The company's diverse portfolio of brands, spanning various segments of the restaurant market from quick service to polished casual dining, provides a degree of resilience against economic fluctuations. Each brand caters to different consumer needs and preferences, offering FATBB a diversified revenue stream.

Furthermore, the company's franchise-heavy business model allows it to expand rapidly with minimal capital expenditure, leveraging the investment and operational expertise of its franchisees. This model, coupled with the growing popularity of established brands like Fatburger and Johnny Rockets, fuels the company's revenue growth.

Hypothesis:

The market's focus on FATBB's debt levels and negative earnings per share is overshadowing the significance of its consistent revenue per share growth. This metric suggests that the company is effectively leveraging its acquisitions and franchise model to generate increasing revenue.

Supporting Data:

Revenue per share in Q1 2024: **$31.514**

Revenue per share in previous quarters: **Consistently lower than Q1 2024** (See chart below)

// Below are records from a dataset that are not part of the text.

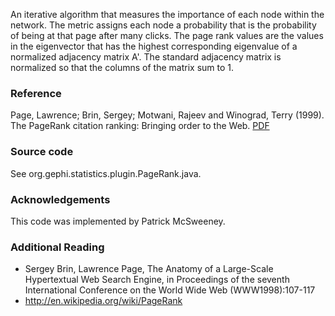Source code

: An iterative algorithm that measures the importance of each node within the network. The metric assigns each node a probability that is the probability of being at that page after many clicks. The page rank values are the values in the eigenvector that has the highest corresponding eigenvalue of a normalized adjacency matrix A'. The standard adjacency matrix is normalized so that the columns of the matrix sum to 1.

### Reference

Page, Lawrence; Brin, Sergey; Motwani, Rajeev and Winograd, Terry (1999). The PageRank citation ranking: Bringing order to the Web. [PDF](http://ilpubs.stanford.edu:8090/422/1/1999-66.pdf)

### Source code

See org.gephi.statistics.plugin.PageRank.java.

### Acknowledgements

This code was implemented by Patrick McSweeney.

### Additional Reading

- Sergey Brin, Lawrence Page, The Anatomy of a Large-Scale Hypertextual Web Search Engine, in Proceedings of the seventh International Conference on the World Wide Web (WWW1998):107-117
- http://en.wikipedia.org/wiki/PageRank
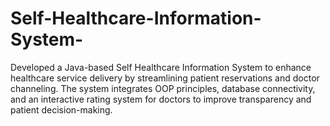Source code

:# Self-Healthcare-Information-System-
Developed a Java-based Self Healthcare Information System to enhance healthcare service delivery by streamlining patient reservations and doctor channeling. The system integrates OOP principles, database connectivity, and an interactive rating system for doctors to improve transparency and patient decision-making.
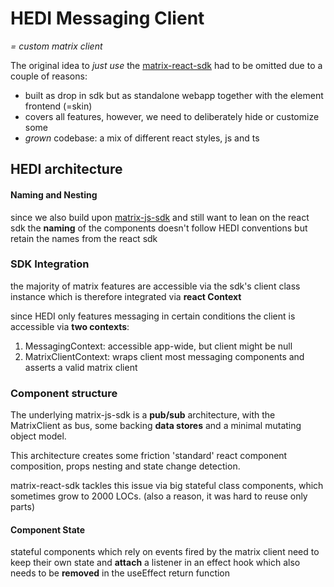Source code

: # HEDI Messaging Client

_= custom matrix client_

The original idea to _just use_ the [matrix-react-sdk](https://github.com/matrix-org/matrix-react-sdk) had to be omitted due to a couple of reasons:

- built as drop in sdk but as standalone webapp together with the element frontend (=skin)
- covers all features, however, we need to deliberately hide or customize some
- _grown_ codebase: a mix of different react styles, js and ts

## HEDI architecture

#### Naming and Nesting

since we also build upon [matrix-js-sdk](https://github.com/matrix-org/matrix-js-sdk)
and still want to lean on the react sdk the **naming** of the components doesn't follow HEDI conventions but retain the names from the react sdk

### SDK Integration

the majority of matrix features are accessible via the sdk's client class instance
which is therefore integrated via **react Context**

since HEDI only features messaging in certain conditions the client is accessible via **two contexts**:
1. MessagingContext: accessible app-wide, but client might be null
2. MatrixClientContext: wraps client most messaging components and asserts a valid matrix client

### Component structure

The underlying matrix-js-sdk is a **pub/sub** architecture, with the MatrixClient as bus, some backing **data stores** and a minimal mutating object model.

This architecture creates some friction 'standard' react component composition, props nesting and state change detection.

matrix-react-sdk tackles this issue via big stateful class components, which sometimes grow to 2000 LOCs. (also a reason, it was hard to reuse only parts)

#### Component State

stateful components which rely on events fired by the matrix client need to keep their own state
and **attach** a listener in an effect hook which also needs to be **removed** in the useEffect return function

Quarterly revenue growth year-over-year: **43.8%**

Revenue TTM: **$526,732,992**

Revenue Per Share Growth

Potential Implications:

If FAT Brands can continue its revenue per share growth trajectory while effectively managing its debt and improving operational efficiencies, it could soon achieve sustained profitability. This would likely trigger a re-evaluation of the company by Wall Street, leading to a substantial increase in its stock price.

"**Fun Fact:** Did you know that the iconic Fatburger, one of FAT Brand's most popular acquisitions, started as a small hamburger stand in Los Angeles in 1952? Its founder, Lovie Yancey, named it "Fatburger" because she wanted to emphasize the large size and juicy nature of her burgers. Today, Fatburger is a global brand, a testament to its enduring appeal and the potential of FAT Brands' acquisition strategy."

The key takeaway here is that FAT Brands might be a sleeping giant. The company's ability to drive revenue growth through its expanding portfolio of iconic brands, coupled with the operational leverage of its franchise model, could be the recipe for a remarkable success story. While Wall Street remains skeptical, savvy investors who look beyond the surface noise might find a golden opportunity to invest in a company poised for significant growth.